Per il processo rivoluzionario di classe. Costituire il Partito Comunista nell’unità del politico-militare!

La crisi è finita? Di nuovo il capitalismo tira fuori dal cappello una sorprendente soluzione? La “nuova economia” apre una nuova frontiera e, superando vecchi e rigidi vincoli contrattuali, inventa un modo nuovo di lavorare e vivere? Le guerre sono diventate “pulite”, “umanitarie”, e i prepotenti storici diventano commossi soccorritori di popoli sventurati?

Quello che noi vediamo è una capacità di menzogna decuplicata, sconfinante in veri e propri deliri: Goebbels ha partorito Bush e Berlusconi!

E vediamo una sfilza di attacchi alle condizioni di vita popolari.

L’attacco all’articolo 18 dello Statuto dei lavoratori è una picconata alle residue barriere a un modello di sfruttamento selvaggio, all’americana, dove il lavoratore sarà sballottato nella giungla del mercato senza più la minima garanzia contrattuale collettiva, “libero nella libera concorrenza”.

Il legittimo e ancestrale bisogno di sicurezza dei lavoratori (e parliamo ancora di quei bisogni vitali di sicurezza dell’avvenire, contro la malattia, gli infortuni, la vecchiaia, base delle prime grandi conquiste operaie…) viene denigrato come rigidità, corporativismo, conservatorismo, per non parlare dell’oscena contrapposizione dell’egoismo degli occupati agli esclusi, ai precari. Disgustoso argomento in bocca ai parassiti di questa società, ai borghesoni miliardari!

Quello che è tragico è che la difesa contro questo gravissimo attacco è ancora nelle mani, per il momento, della sinistra borghese, cioè di quell’altra frazione della borghesia che ha governato fino all’altro giorno, portando avanti lo stesso tipo di provvedimenti e di linea di assoggettamento del mondo del lavoro al capitale, vecchio, e nuovo. Semplicemente usando metodi e tempi un po’ differenti, spesso più efficaci (come dice il signor Agnelli).

 

E intendiamoci, non tratta di restare alla difesa delle storiche conquiste operaie, perché restano anche e comunque un’impalcatura attorno alla condizione di Classe sfruttata, e che in quanto tale tende a protrarne l’esistenza.

Le conquiste dello Statuto del lavoratori non sono nulla di ideale, sono semplicemente l’espressione del rapporto di forza che la Classe Operaia ha imposto nella fase alta del ciclo di lotte dei ’70.

Attestarsi sulla difesa di queste posizioni non solo è irrealistico e, alla lunga, perdente (come tante altre battaglie dei ’80/’90, i vari “questo non si tocca, quell’altro neppure”…) ma per di più sfalsa quello che è lo scontro oggi e nell’avvenire.
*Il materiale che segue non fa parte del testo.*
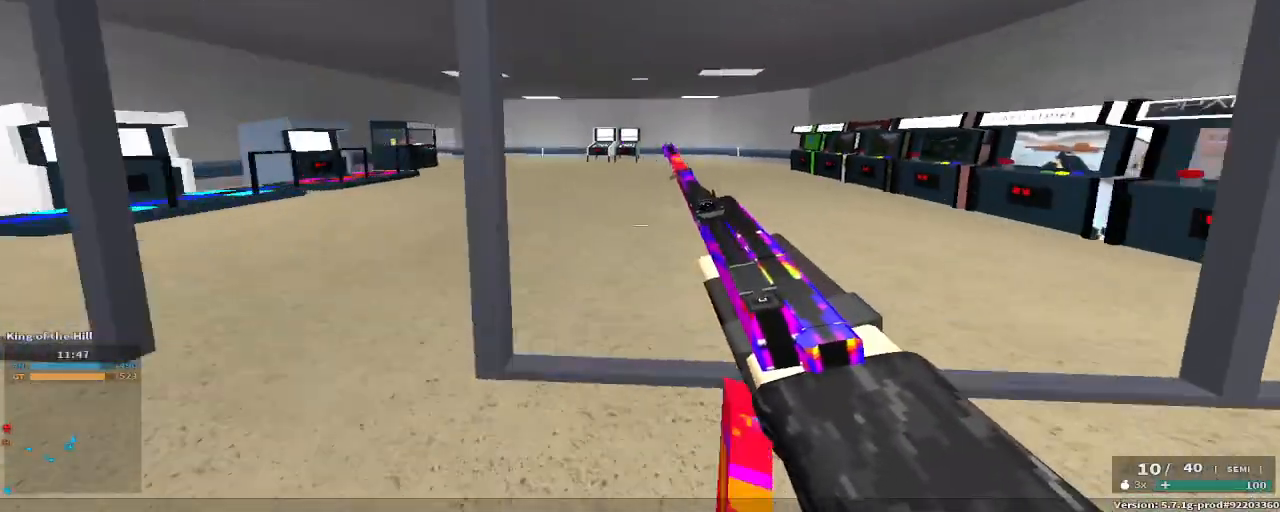
{"keys": ["d", "w"], "events": [[133, "c", "up"], [183, "space", "up"], [183, "w", "up"], [317, "space", "down"], [367, "d", "down"], [367, "w", "down"], [467, "space", "up"]]}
Questo scontro porta in sé, oggettivamente, l’orizzonte dell’abolizione di capitale, obiettivi, forme di lotta e organizzazione in quello che è il vissuto delle masse, dei loro movimenti. E dentro alla strategia di Partito.

Orizzonte utopista solo all’apparenza, in realtà ben più realista di tutti i riformismi, che rivelano puntualmente la loro inefficacia e subalternità alle regole sociali dettate dal capitale (è tutta la storia delle svendite e tradimenti della socialdemocrazia, fino alla attuale tragica parodia).

Molte esperienze storiche insegnano che quando i margini di tolleranza capitalistica si contraggono, tutte le riforme e conquiste vengono sconvolte, riviste o soppresse. Oltre una certa soglia di scontro di classe, o si fa il salto al piano strategico di lotta per il potere, o c’è sconfitta.

La crisi capitalistica, quand’è generale e di portata storica come l’attuale impone uno sconvolgimento sociale violento: in tutti i casi capitale e borghesia imperialista impongono il loro, ristrutturando da capo a piedi la società; il proletariato può imporre il proprio solo attraverso il processo rivoluzionario di presa del potere. Coniugare difesa e attacco, con l’attacco come prospettiva: per questo le mezze misure, la “piccola” contrattazione sulle condizioni sociali è cortocircuitata dalla questione del potere.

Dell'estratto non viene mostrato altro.